RandomForestClassifier()
score = rf_fit.score(x_test, y_test)
score.round(2)
## 0.75
The accuracy is 75%.
Creating the confusion matrix.
predictions = rf_fit.predict(x_test)
cmtx = pd.DataFrame(
metrics.confusion_matrix(y_test, predictions),
index=['true: outpatient', 'true: inpatient'],
columns=['pred: outpatient', 'pred: inpatient']
)
cmtx
## pred: outpatient pred: inpatient
## true: outpatient 422 84
## true: inpatient 124 198
Question: What are the five more important variables based on feature importance?
importance = rf_fit.feature_importances_
feats = {} # a dict to hold feature_name: feature_importance
for feature, importance in zip(df.columns, rf_fit.feature_importances_):
feats[feature] = importance #add the name/value pair
importances = pd.DataFrame.from_dict(feats, orient='index').rename(columns={0: 'Gini-importance'})

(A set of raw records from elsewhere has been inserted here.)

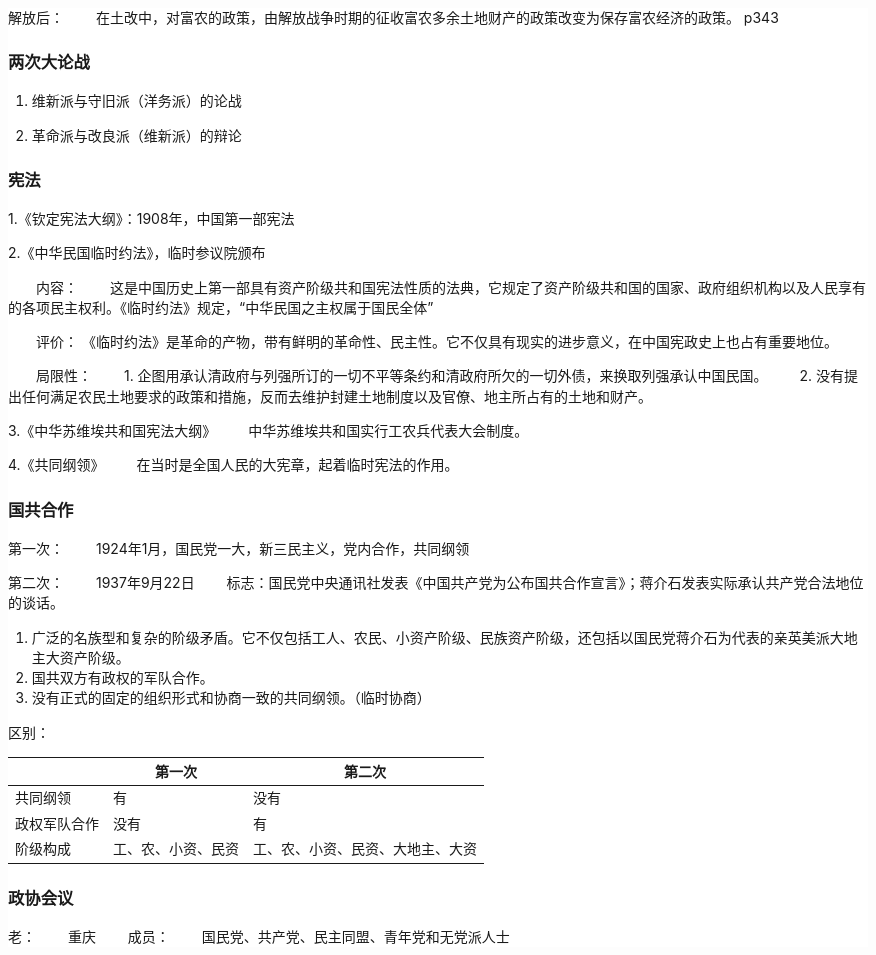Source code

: 解放后：
&emsp;&emsp;在土改中，对富农的政策，由解放战争时期的征收富农多余土地财产的政策改变为保存富农经济的政策。
p343

### 两次大论战
1. 维新派与守旧派（洋务派）的论战

2. 革命派与改良派（维新派）的辩论

### 宪法
1.《钦定宪法大纲》：1908年，中国第一部宪法

2.《中华民国临时约法》，临时参议院颁布

&emsp;&emsp;内容：
&emsp;&emsp;这是中国历史上第一部具有资产阶级共和国宪法性质的法典，它规定了资产阶级共和国的国家、政府组织机构以及人民享有的各项民主权利。《临时约法》规定，“中华民国之主权属于国民全体”

&emsp;&emsp;评价：
《临时约法》是革命的产物，带有鲜明的革命性、民主性。它不仅具有现实的进步意义，在中国宪政史上也占有重要地位。

&emsp;&emsp;局限性：
&emsp;&emsp;1. 企图用承认清政府与列强所订的一切不平等条约和清政府所欠的一切外债，来换取列强承认中国民国。
&emsp;&emsp;2. 没有提出任何满足农民土地要求的政策和措施，反而去维护封建土地制度以及官僚、地主所占有的土地和财产。

3.《中华苏维埃共和国宪法大纲》
&emsp;&emsp;中华苏维埃共和国实行工农兵代表大会制度。

<a id="共同纲领"></a>
4.《共同纲领》
&emsp;&emsp;在当时是全国人民的大宪章，起着临时宪法的作用。

### 国共合作
第一次：
&emsp;&emsp;1924年1月，国民党一大，新三民主义，党内合作，共同纲领

第二次：
&emsp;&emsp;1937年9月22日
&emsp;&emsp;标志：国民党中央通讯社发表《中国共产党为公布国共合作宣言》；蒋介石发表实际承认共产党合法地位的谈话。
1. 广泛的名族型和复杂的阶级矛盾。它不仅包括工人、农民、小资产阶级、民族资产阶级，还包括以国民党蒋介石为代表的亲英美派大地主大资产阶级。
2. 国共双方有政权的军队合作。
3. 没有正式的固定的组织形式和协商一致的共同纲领。（临时协商）

区别：

|    | 第一次   | 第二次   |
| --- | --- | --- |
| 共同纲领   | 有   | 没有   |
| 政权军队合作   | 没有   | 有   |
| 阶级构成   | 工、农、小资、民资   | 工、农、小资、民资、大地主、大资   |

### 政协会议
老：
&emsp;&emsp;重庆
&emsp;&emsp;成员：
&emsp;&emsp;国民党、共产党、民主同盟、青年党和无党派人士

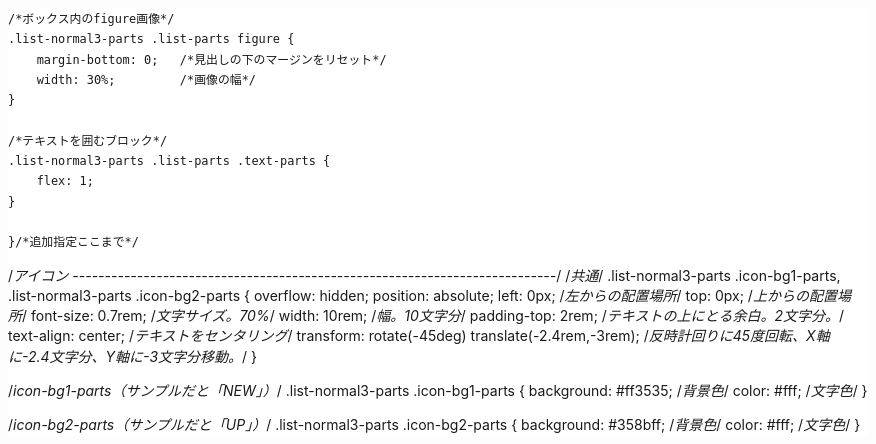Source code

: 	/*ボックス内のfigure画像*/
	.list-normal3-parts .list-parts figure {
		margin-bottom: 0;	/*見出しの下のマージンをリセット*/
		width: 30%;			/*画像の幅*/
	}

	/*テキストを囲むブロック*/
	.list-normal3-parts .list-parts .text-parts {
		flex: 1;
	}

	}/*追加指定ここまで*/


/*アイコン
---------------------------------------------------------------------------*/
/*共通*/
.list-normal3-parts .icon-bg1-parts,
.list-normal3-parts .icon-bg2-parts {
	overflow: hidden;
	position: absolute;
	left: 0px;		/*左からの配置場所*/
	top: 0px;		/*上からの配置場所*/
	font-size: 0.7rem;	/*文字サイズ。70%*/
	width: 10rem;		/*幅。10文字分*/
	padding-top: 2rem;	/*テキストの上にとる余白。2文字分。*/
	text-align: center;	/*テキストをセンタリング*/
	transform: rotate(-45deg) translate(-2.4rem,-3rem);	/*反時計回りに45度回転、X軸に-2.4文字分、Y軸に-3文字分移動。*/
}

/*icon-bg1-parts（サンプルだと「NEW」）*/
.list-normal3-parts .icon-bg1-parts {
	background: #ff3535;	/*背景色*/
	color: #fff;			/*文字色*/
}

/*icon-bg2-parts（サンプルだと「UP」）*/
.list-normal3-parts .icon-bg2-parts {
	background: #358bff;	/*背景色*/
	color: #fff;			/*文字色*/
}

importances.sort_values(by='Gini-importance', ascending = False)
## Gini-importance
## sex_f 0.212562
## thrombocyte 0.128001
## erythrocyte 0.109839
## haemoglobins 0.105465
## haematocrit 0.096791
## leucocyte 0.090135
## mcv 0.085937
## mchc 0.079435
## mch 0.074821
## age 0.017015
Based on the model, the top 5 most important variables are sex, thrombocyte, erythrocyte, haemoglobins and haematocrit.